She came to on the bathroom floor of the seventh floor of Stark Tower.
Naked, except for the maroon pair of Prada pumps she’d bought with the pay-check after she’d helped seal the oil-substitution deal with PRI Technologies, satisfaction in suede four and a half inches. No hangover, that was the first thing but oh god, it was also the only.
She’d been eighteen and cut-glass cheekbones and admirable hips and she’d spent her night drinking the way she hadn’t since college, all the care of realizing the man who’d come back from the literal darkness determined to find its end in the bottom of a glass wiped out in the need for an escape from being young and pretty and oh so blond. She came to with a smile that was remembered laughter and it drained away under fluorescent light.
Naked. Apart from the shoes she’d worn on the way over in the cab, with Tony in her ear and the phone dead seconds before it all began. She’d liked the shoes. She kicked them from her feet so hard they hit the wall and she curled her knees to her chest with a high, strangled sound she didn’t recognize was coming from her own mouth until she put her shaking fingers to her lips.
She didn’t have a pass to the building anymore and she didn’t have photo ID but she knew he wouldn’t have cleared her office, not yet. She forced herself up on knees that buckled at the face in the mirror, and she wasn’t going to go to pieces because it wasn’t practical at all and she was that even if she didn’t know what else.
She gathered spare clothes from the bottom desk drawer that hadn’t been emptied by security and she went for the penthouse because she couldn’t think of dragging clean cotton over the sticky skin and the empty apartments lacked towels and toiletries to use. She was practical and she was that, even if she didn’t know what else to be. She showered briefly and perfunctorily and with an entire bar of brand new soap her fingers shook too much to unwrap for several minutes.
She didn’t look at her face in the mirror, wet hair and raw white beneath the freckles, and she left the shirt untucked over the pants and she went bare foot instead of sliding on the heels. She had meant to come to Stark Tower all along. She had meant to come for a stubborn man who could talk and talk and say nothing, who pretended he could live forever even as death tapped him on the shoulder and asked him to dance.
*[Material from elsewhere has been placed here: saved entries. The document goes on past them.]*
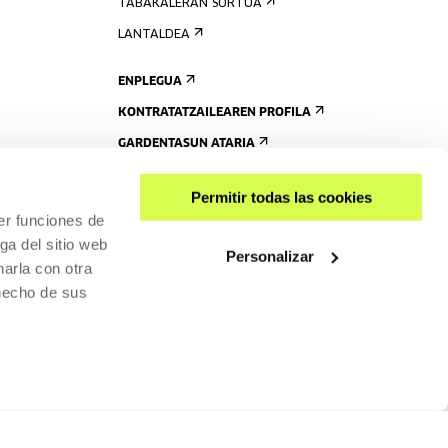
TABAKALERAN SORTUA
LANTALDEA
ENPLEGUA
KONTRATATZAILEAREN PROFILA
GARDENTASUN ATARIA
Permitir todas las cookies
er funciones de
ga del sitio web
Personalizar
arla con otra
 hecho de sus
PARTEKATU
RISGARRITASUNA
PRIBATUTASUN-POLITIKA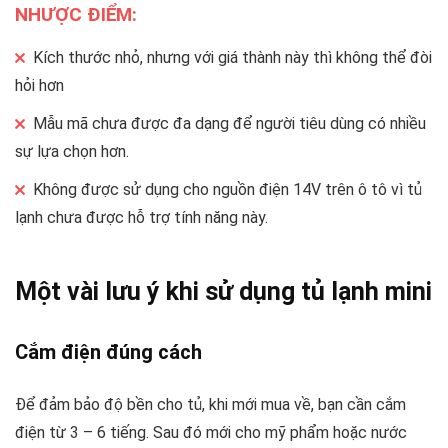
NHƯỢC ĐIỂM:
Kích thước nhỏ, nhưng với giá thành này thì không thể đòi
hỏi hơn
Mẫu mã chưa được đa dạng để người tiêu dùng có nhiều
sự lựa chọn hơn.
Không được sử dụng cho nguồn điện 14V trên ô tô vì tủ
lạnh chưa được hỗ trợ tính năng này.
Một vài lưu ý khi sử dụng tủ lạnh mini
Cắm điện đúng cách
Để đảm bảo độ bền cho tủ, khi mới mua về, bạn cần cắm
điện từ 3 – 6 tiếng. Sau đó mới cho mỹ phẩm hoặc nước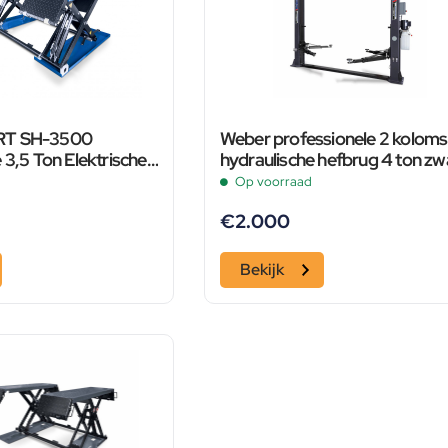
RT SH-3500
Weber professionele 2 koloms
 3,5 Ton Elektrische
hydraulische hefbrug 4 ton zw
g, Poetsbrug,
Op voorraad
 400 Volt
€
2.000
Bekijk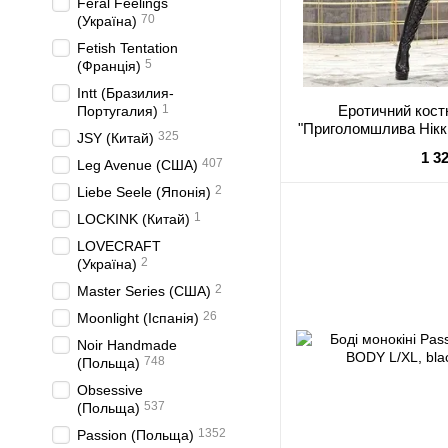
Feral Feelings
70
(Україна)
Fetish Tentation
5
(Франція)
Intt (Бразилия-
1
Еротичний кост
Португалия)
"Приголомшлива Ніккі
325
JSY (Китай)
трусики, ка
1 3
407
Leg Avenue (США)
2
Liebe Seele (Японія)
1
LOCKINK (Китай)
LOVECRAFT
2
(Україна)
2
Master Series (США)
26
Moonlight (Іспанія)
Noir Handmade
748
(Польща)
Obsessive
537
(Польща)
1352
Passion (Польща)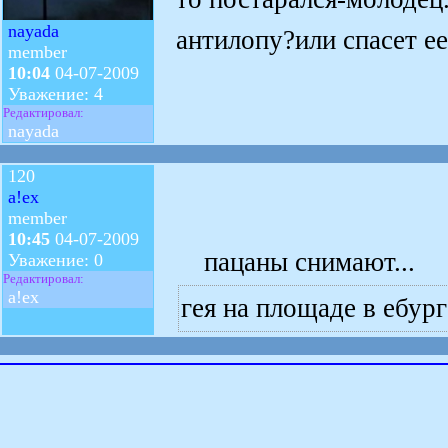
nayada
антилопу?или спасет ее
member
10:04
04-07-2009
Уважение: 4
Редактировал:
nayada
120
a!ex
member
10:45
04-07-2009
пацаны снимают...
Уважение: 0
Редактировал:
a!ex
гея на площаде в ебург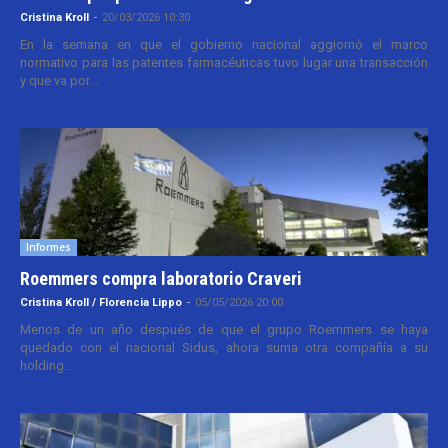
Cristina Kroll
-
20/03/2026 10:30
En la semana en que el gobierno nacional aggiornó el marco
normativo para las patentes farmacéuticas tuvo lugar una transacción
y que va por...
Informes
Roemmers compra laboratorio Craveri
Cristina Kroll / Florencia Lippo
-
05/05/2026 20:00
Menos de un año después de que el grupo Roemmers se haya
quedado con el nacional Sidus, ahora suma otra compañía a su
holding....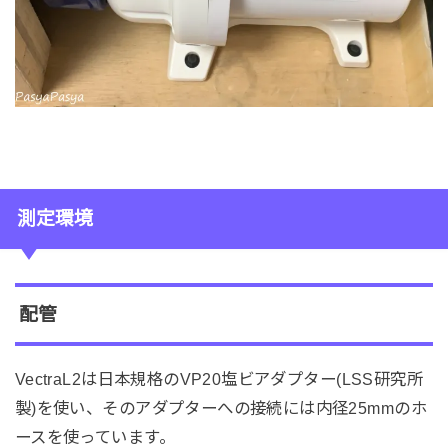
測定環境
配管
VectraL2は日本規格のVP20塩ビアダプター(LSS研究所
製)を使い、そのアダプターへの接続には内径25mmのホ
ースを使っています。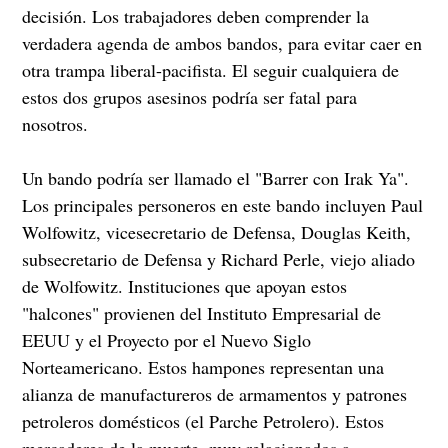
decisión. Los trabajadores deben comprender la
verdadera agenda de ambos bandos, para evitar caer en
otra trampa liberal-pacifista. El seguir cualquiera de
estos dos grupos asesinos podría ser fatal para
nosotros.
Un bando podría ser llamado el "Barrer con Irak Ya".
Los principales personeros en este bando incluyen Paul
Wolfowitz, vicesecretario de Defensa, Douglas Keith,
subsecretario de Defensa y Richard Perle, viejo aliado
de Wolfowitz. Instituciones que apoyan estos
"halcones" provienen del Instituto Empresarial de
EEUU y el Proyecto por el Nuevo Siglo
Norteamericano. Estos hampones representan una
alianza de manufactureros de armamentos y patrones
petroleros domésticos (el Parche Petrolero). Estos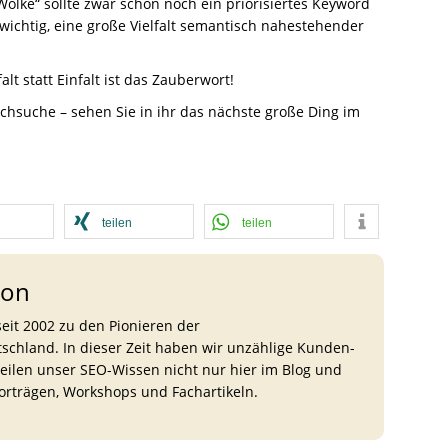
olke“ sollte zwar schon noch ein priorisiertes Keyword
 wichtig, eine große Vielfalt semantisch nahestehender
lfalt statt Einfalt ist das Zauberwort!
chsuche – sehen Sie in ihr das nächste große Ding im
teilen
teilen
ion
eit 2002 zu den Pionieren der
chland. In dieser Zeit haben wir unzählige Kunden-
teilen unser SEO-Wissen nicht nur hier im Blog und
Vorträgen, Workshops und Fachartikeln.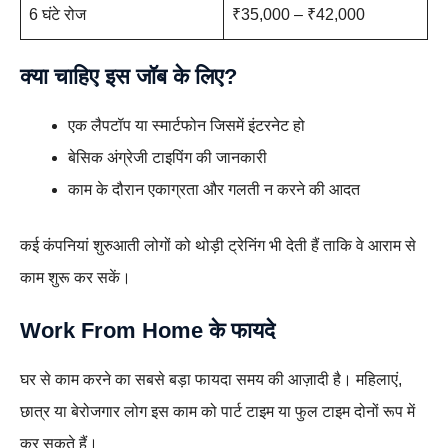
6 घंटे रोज
₹35,000 – ₹42,000
क्या चाहिए इस जॉब के लिए?
एक लैपटॉप या स्मार्टफोन जिसमें इंटरनेट हो
बेसिक अंग्रेजी टाइपिंग की जानकारी
काम के दौरान एकाग्रता और गलती न करने की आदत
कई कंपनियां शुरुआती लोगों को थोड़ी ट्रेनिंग भी देती हैं ताकि वे आराम से
काम शुरू कर सकें।
Work From Home के फायदे
घर से काम करने का सबसे बड़ा फायदा समय की आज़ादी है। महिलाएं,
छात्र या बेरोजगार लोग इस काम को पार्ट टाइम या फुल टाइम दोनों रूप में
कर सकते हैं।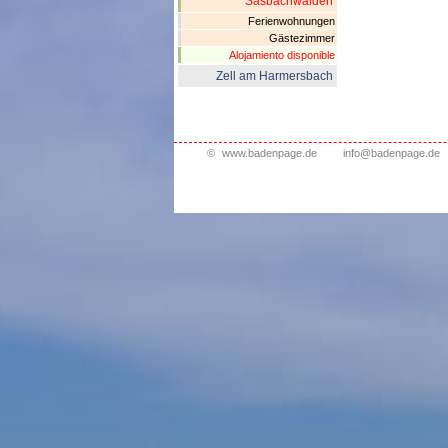
Sasbachwalden
Ferienwohnungen
Gästezimmer
Alojamiento disponible
Zell am Harmersbach
©
www.badenpage.de
info@badenpage.de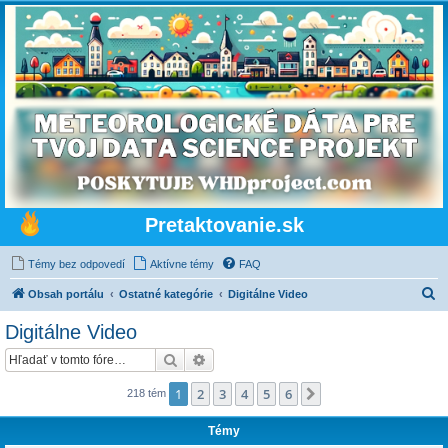
Pretaktovanie.sk
Témy bez odpovedí
Aktívne témy
FAQ
H
Obsah portálu
Ostatné kategórie
Digitálne Video
ľ
Digitálne Video
a
Hľadať
Rozšírené vyhľadávanie
d
a
1
2
3
4
5
6
Ďalšia
218 tém
ť
Témy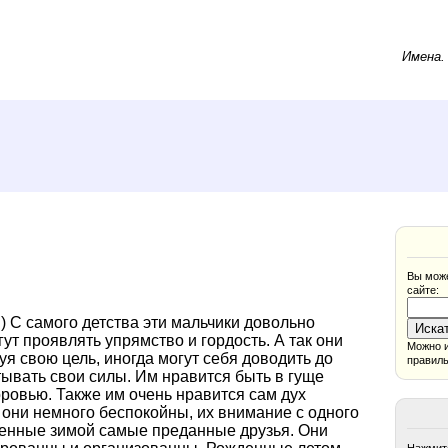
Имена
Вы може
сайте:
) С самого детства эти мальчики довольно
ут проявлять упрямство и гордость. А так они
Можно и
я свою цель, иногда могут себя доводить до
правиль
тывать свои силы. Им нравится быть в гуще
оровью. Также им очень нравится сам дух
 они немного беспокойны, их внимание с одного
денные зимой самые преданные друзья. Они
Нажмите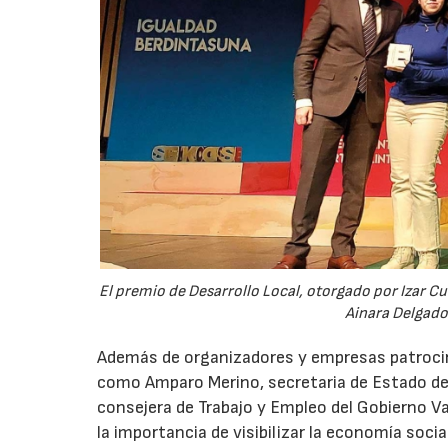
El premio de Desarrollo Local, otorgado por Izar Cu
Ainara Delgado
Además de organizadores y empresas patrocin
como Amparo Merino, secretaria de Estado de 
consejera de Trabajo y Empleo del Gobierno Va
la importancia de visibilizar la economía soci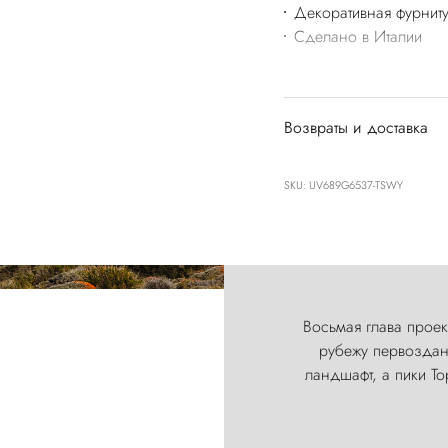
Декоративная фурниту
Сделано в Италии
Возвраты и доставка
SKU: UV689G6537-TSWY
Восьмая глава проект
рубежу первозданн
ландшафт, а пики Т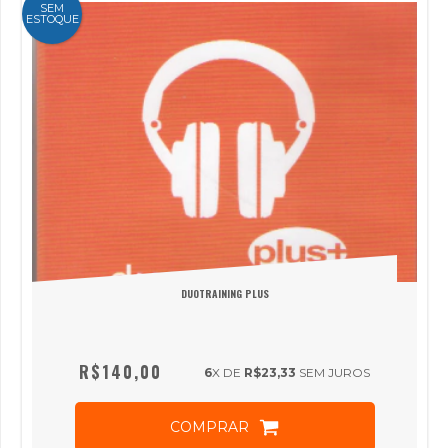
SEM
ESTOQUE
DUOTRAINING PLUS
R$140,00
6
X DE
R$23,33
SEM JUROS
COMPRAR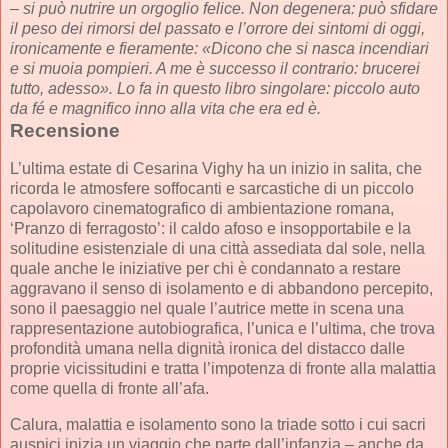
– si può nutrire un orgoglio felice. Non degenera: può sfidare
il peso dei rimorsi del passato e l’orrore dei sintomi di oggi,
ironicamente e fieramente: «Dicono che si nasca incendiari
e si muoia pompieri. A me è successo il contrario: brucerei
tutto, adesso». Lo fa in questo libro singolare: piccolo auto
da fé e magnifico inno alla vita che era ed è.
Recensione
L’ultima estate di Cesarina Vighy ha un inizio in salita, che
ricorda le atmosfere soffocanti e sarcastiche di un piccolo
capolavoro cinematografico di ambientazione romana,
‘Pranzo di ferragosto’: il caldo afoso e insopportabile e la
solitudine esistenziale di una città assediata dal sole, nella
quale anche le iniziative per chi è condannato a restare
aggravano il senso di isolamento e di abbandono percepito,
sono il paesaggio nel quale l’autrice mette in scena una
rappresentazione autobiografica, l’unica e l’ultima, che trova
profondità umana nella dignità ironica del distacco dalle
proprie vicissitudini e tratta l’impotenza di fronte alla malattia
come quella di fronte all’afa.
Calura, malattia e isolamento sono la triade sotto i cui sacri
auspici inizia un viaggio che parte dall’infanzia – anche da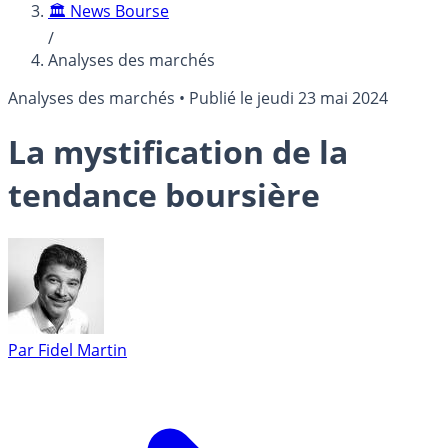
🏛️ News Bourse
/
Analyses des marchés
Analyses des marchés
•
Publié le
jeudi 23 mai 2024
La mystification de la
tendance boursière
Par
Fidel Martin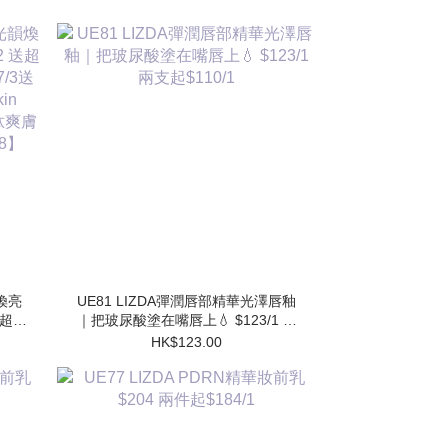
韻煥亮
UE81 LIZDA彈潤唇部精華光澤唇釉
 送超勝
｜把玻尿酸塗在嘴唇上💧 $123/1 兩
送 超
支起$110/1
HK$123.00
水
】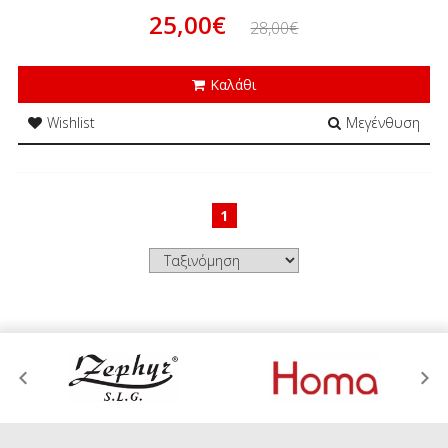
25,00€
28,00€
Καλάθι
Wishlist
Μεγένθυση
1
She didn’t want to see him now. But she was practical and she went to his office, not hers on bare feet as the morning cleaning crew began to circulate through the building and she poured a fifth from the bottle into the glass that was there because no one now thought to hide them away, and she drank it in one long shuddering gulp and poured another. Because she was practical and this new violation could be kept at bay, just a little, just long enough to be assured he wasn’t going to go anywhere and leave behind nothing but guilt.
She drank the second as she looked at dawn coming up over New York from the tempered glass of his office, and swallowed slowly against the burn in her throat and her fingers shook only a little as she set it down on the tray. Because she was practical, and she’d see him and she’d go. He wouldn’t see, she knew and that was calming, the old frustration she was now grateful for. He wouldn’t see and she’d keep it until she could go somewhere she could be quite by herself, and she wouldn’t have to be practical anymore.